His beautiful fur was matted with blood. He would hate that. She got out one of the horse brushes. She brushed until the bristles were thick as if with rust, and his fur was perfect. She liked the grain of it, how it followed the lines of his bones and muscles. It swirled in knots over his joints, and stood in a soft ridge along his breastbone, just beside the wound that had killed him. It was strange that his fur was still so soft, while his body was stiffening.
She sat beside him, numb, forever.
She had never been the sort for ghosts, though she had seen too much of them. But she would have cut off her carving hand to glimpse one now. It wasn’t fair. There should at least be a ghost.
But there was no ghost. Only Behjet, and Drina behind him, hovering at the curtain. She hadn’t seen them come in.
“Plain Kate,” the Roamer man said. His voice was soft as if he were gentling a horse. “I have prayed—Plain Kate—”
“Just Kate.”
“What?”
“Kate.” She was as plain as she had ever been. And over that she was burn scarred and half bald. But Taggle had thought she was beautiful.“My name is Katerina Svetlana. Kate.”
“I’m sorry,” he said.
And no one said anything for a while. The canvas arch around them glowed with sun.
Then Behjet said,“Your cat. Drina has told me—”
“He was more than a cat,” she said.
Another silence.“What should we do with…” said Drina.
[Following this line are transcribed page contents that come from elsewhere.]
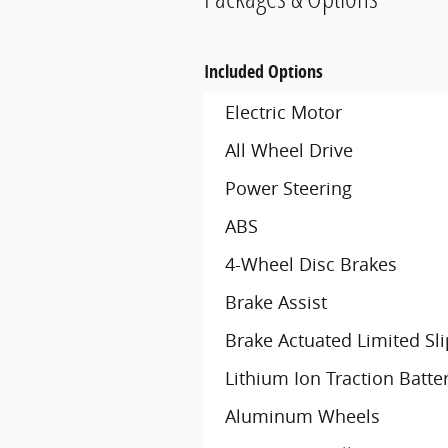
Included Options
Electric Motor
All Wheel Drive
Power Steering
ABS
4-Wheel Disc Brakes
Brake Assist
Brake Actuated Limited Slip
Lithium Ion Traction Batte
Aluminum Wheels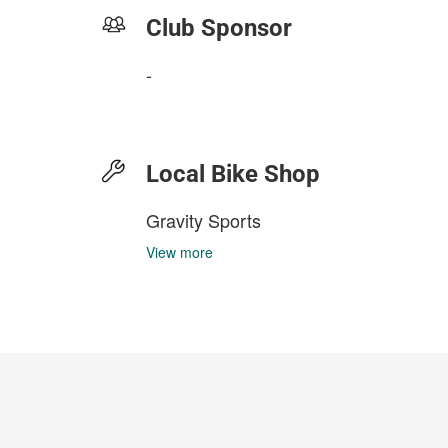
Club Sponsor
-
Local Bike Shop
Gravity Sports
View more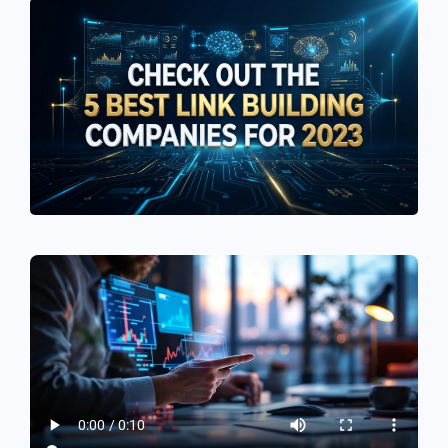
See If
Your Business Qualifies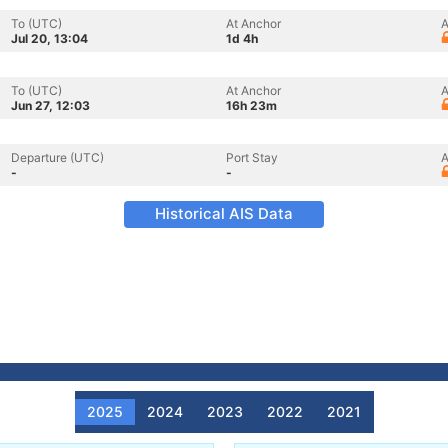
To (UTC)
At Anchor
A
Jul 20, 13:04
1d 4h
To (UTC)
At Anchor
A
Jun 27, 12:03
16h 23m
Departure (UTC)
Port Stay
A
-
-
Historical AIS Data
2025
2024
2023
2022
2021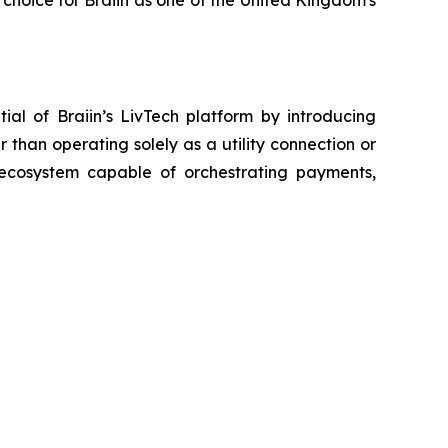
 choice for Braiin as one of the United Kingdom's
ial of Braiin’s LivTech platform by introducing
than operating solely as a utility connection or
s ecosystem capable of orchestrating payments,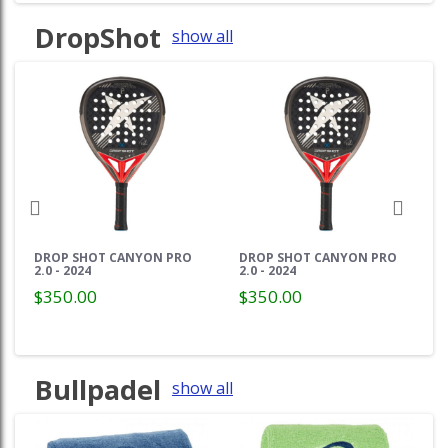
DropShot
show all
DROP SHOT CANYON PRO
DROP SHOT CANYON PRO
2.0 - 2024
2.0 - 2024
$350.00
$350.00
Bullpadel
show all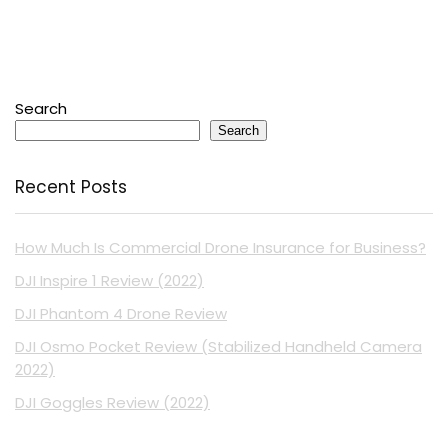
Search
Search
Recent Posts
How Much Is Commercial Drone Insurance for Business?
DJI Inspire 1 Review (2022)
DJI Phantom 4 Drone Review
DJI Osmo Pocket Review (Stabilized Handheld Camera
2022)
DJI Goggles Review (2022)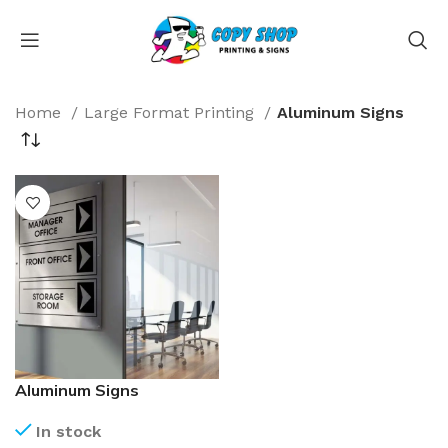
Home
Large Format Printing
Aluminum Signs
Aluminum Signs
In stock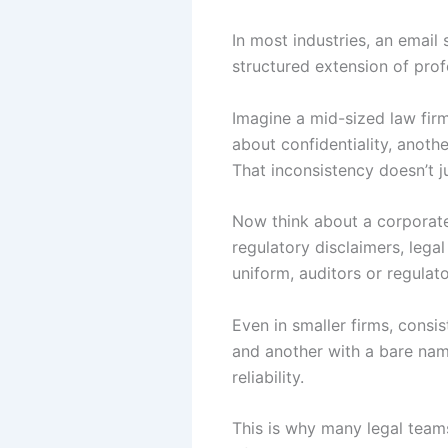
In most industries, an email s
structured extension of pro
Imagine a mid-sized law firm
about confidentiality, anoth
That inconsistency doesn’t j
Now think about a corporate
regulatory disclaimers, legal
uniform, auditors or regulat
Even in smaller firms, consi
and another with a bare nam
reliability.
This is why many legal team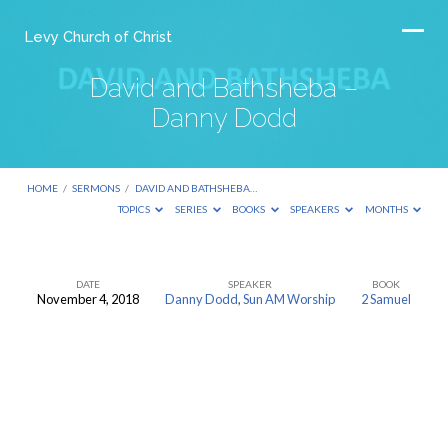
Levy Church of Christ
David and Bathsheba –
Danny Dodd
HOME
/
SERMONS
/
DAVID AND BATHSHEBA…
TOPICS
SERIES
BOOKS
SPEAKERS
MONTHS
DATE
SPEAKER
BOOK
November 4, 2018
Danny Dodd
,
Sun AM Worship
2 Samuel
David
and
Bathsheba
–
Danny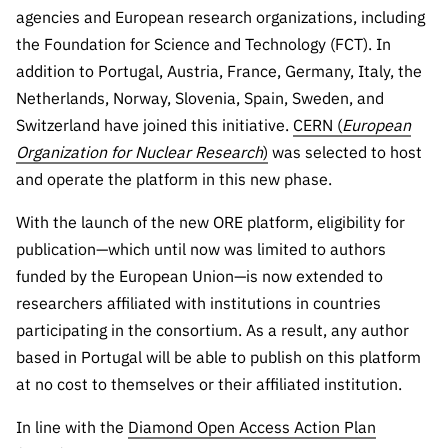
Public
agencies and European research organizations, including
consultati
the Foundation for Science and Technology (FCT). In
ons
addition to Portugal, Austria, France, Germany, Italy, the
Expressio
Netherlands, Norway, Slovenia, Spain, Sweden, and
ns of
Switzerland have joined this initiative.
CERN (
European
Interest
Organization for Nuclear Research
)
was selected to host
FCCN,
and operate the platform in this new phase.
FCT
With the launch of the new ORE platform, eligibility for
digital
services
publication—which until now was limited to authors
funded by the European Union—is now extended to
Reporting
Channels
researchers affiliated with institutions in countries
participating in the consortium. As a result, any author
PRR
based in Portugal will be able to publish on this platform
Support –
“Science
at no cost to themselves or their affiliated institution.
+ Digital”
In line with the
Diamond Open Access Action Plan
and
Taggle’s body was what she didn’t say. Kate had been thinking about that. She had been thinking about nothing else. “That place where we met: the meadow by the river. He was happy there. We had sausages.” She looked up. “We can bury—”
But she couldn’t finish.
“I’ll harness Cream,” said Drina.
Inside thevardo, Kate took apart one of the trestle benches and put it together again as a box. She used Behjet’s shaving knife, though it sat like a stranger in her hand, though she knew she was ruining its edge and somewhere deep inside, her carver’s soul protested. Her knife—she had killed her friend with her knife. She had left her knife and maybe her heart there, lying in blood and fire.
But still she worked. Her hands as they cut the dovetails for the joints seemed strange to her: Darkness trailed them as they moved; their lower sides wore the darkness like a second skin. It was her shadow. Her shadow, returning.
She worked as Cream was harnessed, bits of tack rattling like muffled bells. She worked as Drina came and wrapped Taggle’s body in her favorite scarf, the red one with the white birds. She worked as thevardo rattled over the corduroy road. She worked as the branches scraped the canvas sides like fingernails. She worked as the light failed and thevardo shuddered to a stop.
She finished the box. It was strong and square, and would last a long time, even in the earth. And then she waited.
After too short a time the shovel stopped. But Kate couldn’t get up. She thought about Taggle’s name, and how the Roamers didn’t say the names of the dead. And she hadn’t said his, not yet. She was afraid to. It would make it real.
Lenore lifted the curtain and paused, a pale shape in white against the lavender evening.“If a woman,” she said softly, “might enter and speak.”
Kate shrugged.
Lenore came in, trailing light. Though she had asked to speak, she said nothing. After a moment she knelt in front of Kate, and bent her head to Taggle’s body. A gray ear stuck out between the red loops of cloth, guard hairs arching over the intricate, delicate interior. She stood heron-still a long moment before she said: “The grave is ready.”
“I know.”
“I wish,” Lenore said, touching the red wrappings, “I almost wish it were mine. What my brother did for me—and the memory of what I have done. They will not be easy to live with. And I feel so strange. Like a bowl that holds water on the outside; like a goblet with no stem…”
“What happens,” Kate asked, “after you die?”
“I don’t know.” Lenore traced the curve of Taggle’s ear. Under her long fingers it looked delicate and stiff as a cicada wing. “Death was a shut door. I beat against it—oh, so long, my skin split open. But it was blocked. I would like to think that the dead stay close.” Her voice had gone wandering off. “The dead stay close. At least for a little—” And like a wing, Taggle’s ear twitched.
“Fetch my daughter,” gasped Lenore.
Kate stumbled backward.“Drina!” she shouted. “Drina!”
“He was right,” Lenore whispered. “The dead should stay dead. And yet…”
Drina burst through the curtain.“Mother!” Then she froze and her face opened up as if an angel were standing in front of her.
Kate whipped around, and there was her cat. He was standing up on the bed, shaking his head and trying to paw the wrapping away from his face. The indignant howl was muffled:“Yearow!”
“Taggle!” Kate shouted. “Taggle!” She reached out but couldn’t touch him, she was afraid to try in case he melted into the air. Her hands hovered. Loop by loop, Taggle wormed his way free of the red wrappings, and then he was standing there on the bunk: greyhound sleek, golden eyed, perfect, alive.